My degree is a BA in Medical Ethics.
I was a transfer student. I attended junior college for a year and then transferred to the UJ. I graduated from college in a total of 3 years. I had trouble in my first few science classes in JC, but got close to all A's after that (just one B in a one unit lab class). My GPA at the UJ was a 3.98.
Academic Awards: Dean's List (every semester for all three years) Parsons Research Fellow Graduated Summa Cum Laude UJ College of Arts and Sciences Award for Academic Excellence
Jobs: Professional Actress, Los Angeles, CA (1997-2000) Philmont Boy Scout Ranch, Cimarron, NM, Program Counselor (Summers 2002, 2003) Cedars Sinai Medical Center, Los Angeles, CA, position: Research Intern (2002-2004) Cedars Sinai Medical Center, Los Angeles, CA, position: Clinical bioethicist (2003-2004) University of California San Francisco, SF, CA, postion: IRB analyst (research ethics)(2004-present)
Memberships: UCSF Ethics Committee, member since July 2005 UCSF Academic Business Officer's Group (ABOG), since January 2005 UCSF Toastmaster's Club, member since October 2005
Hobbies: Music: Guitar, mandolin, singing Crafts: knitting, quilting, etc. Outdoors: Backpacking, hiking, biking Excercise: swimming, running, water polo Computers: web design
// Applications //
Application Cycle One: 2005
Undergraduate college: University of Judaism
Undergraduate Area of study:
Total MCAT SCORE: 509
MCAT Section Scores:
Overall GPA: 3.82
Science GPA: 3.78
Summary of Application Experience
The school listings are a hodgepodge mix of my three application cycles.

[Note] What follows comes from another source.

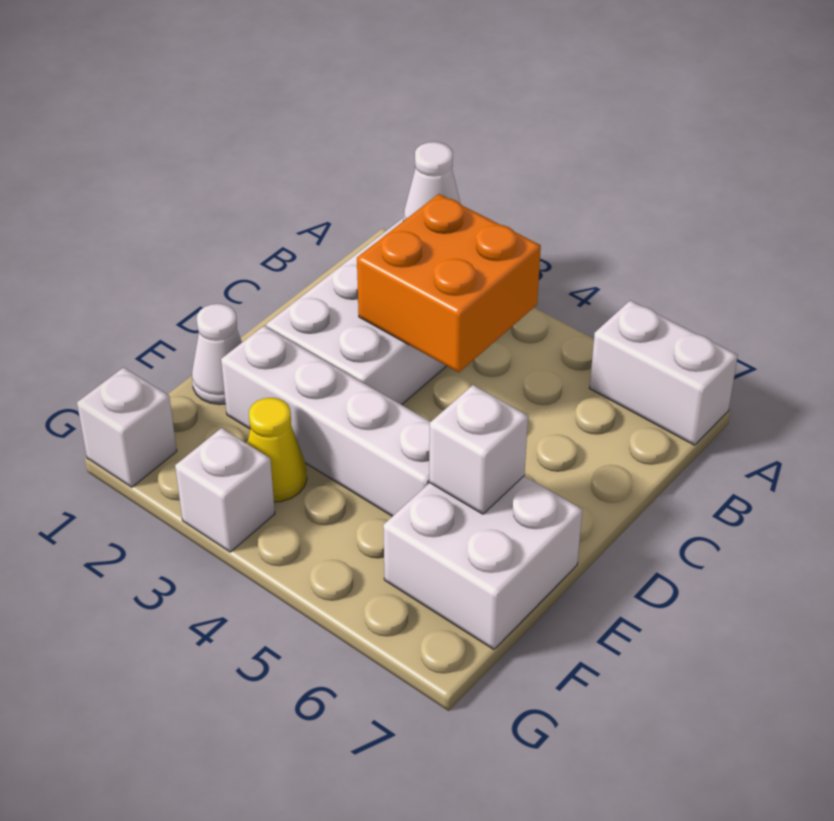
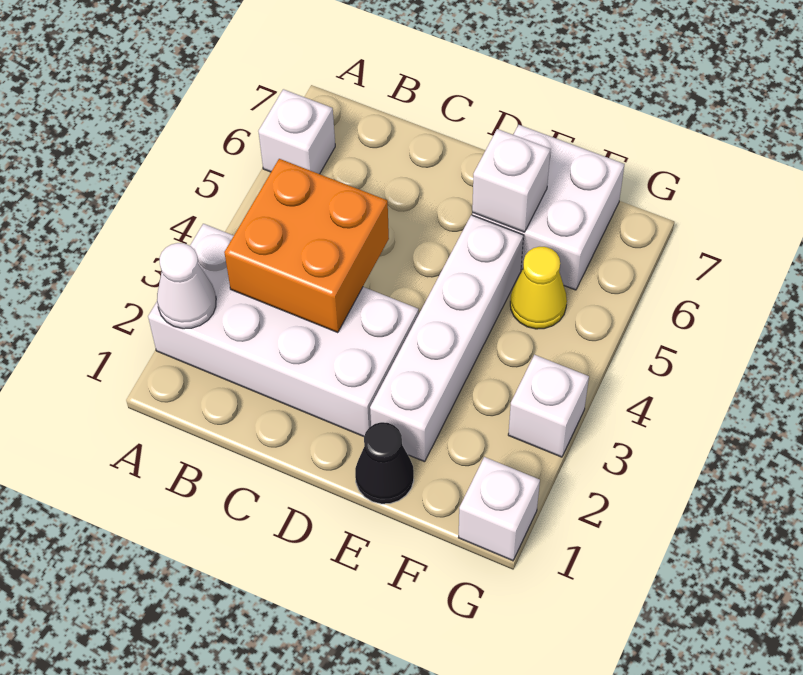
white 1x2 brick [590,300,738,445] -> white 1x1 brick [258,89,335,174]
white 1x1 cone [192,304,242,405] -> black 1x1 cone [355,422,414,504]
yellow 1x1 cone [247,398,307,502] -> yellow 1x1 cone moved to [510,247,567,329]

First application cycle: no interviews. Second cycle: Accepted at one school, but it wasn't a good fit. I was waitlisted at 3 other schools (2 of which were my top choice schools) last year for over 7 months. Grueling! Third cycle: I was just accepted at my two top choice schools!
Explanation: I think that I was not accepted on the first try because I was so young (20 years) and graduated from college in three years. I thought that this would be a plus, since I worked so hard. However, in the end, I think that there was a big concern that I was too immature. I also didn't know as much about the range of schools as before. I didn't know which schools would look upon my application more favorably. Plus, I have a degree in medical ethics which is really weird. I took very few classes above and beyond the basic requirements (my school didn't offer very much).
My second application I had a timing problem. I should have gotten my stuff together and submitted my application on June 1. However, I was still depressed over the first year rejections, and I procrastinated. Then I procrastinated with my secondaries. So by the time I interviewed in February and March, several schools had already filled their classes, so I interviewed for the waiting lists. Plus, I've heard (through various contacts) that I was ranked quite high on the waiting lists, but that they accepted very few people after May 15. I heard the GW actually over booked their class when too few accepted students matriculated. Then it was EVEN HARDER to get in off the list. Loyola used to (up until last year) fill the class by December. This year, they are saving at least 10 spots until after May 15. *I should mention that I was accepted at one school, but it was a bad experience and I knew that I wouldn't be happy there.*
In terms of how I improved my application, I had two amazing jobs in two very different hospitals. I was a clinical medical ethicist for a major Los Angeles hospital. I saw some of the most grueling cases and worked with a wide variety of health care workers, patients and families on decision making issues. I saw how wonderful and horrible it can be to be a doctor. I met people who would become an MD all over again, and those who wouldn't wish it on anyone. I saw so much that I never saw as a volunteer. My work at UCSF in the IRB has been equally educational (although not nearly as dramatic). I had done bench research in college and found it quite boring. I hadn't had an opportunity to do any clinical research. Now I get to read about hundreds of research projects and help determine whether or not they are ethical, legal, worth it, etc.
This year, after going through two cycles of rejection, I was able to say in my interviews that I am serious and stubborn. I want to be a doctor and have fought long and hard to become one. The time applying has helped me to clarify and strengthen my rationale for entering the profession. Also, through my work in ICU and wards (as an ethicist) and as an IRB analyst (overviewing hundreds of research proposals), I have seen what working in health care is really like. I don't think that you get that kind of education from reading books and volunteering (my volunteering didn't show me much at all about medicine).
It was horribly depressing both times I was rejected, but they turned out to be blessings in disguise. I would have missed out on so many amazing experiences that have shaped me into the person I am now if I had gone to school earlier.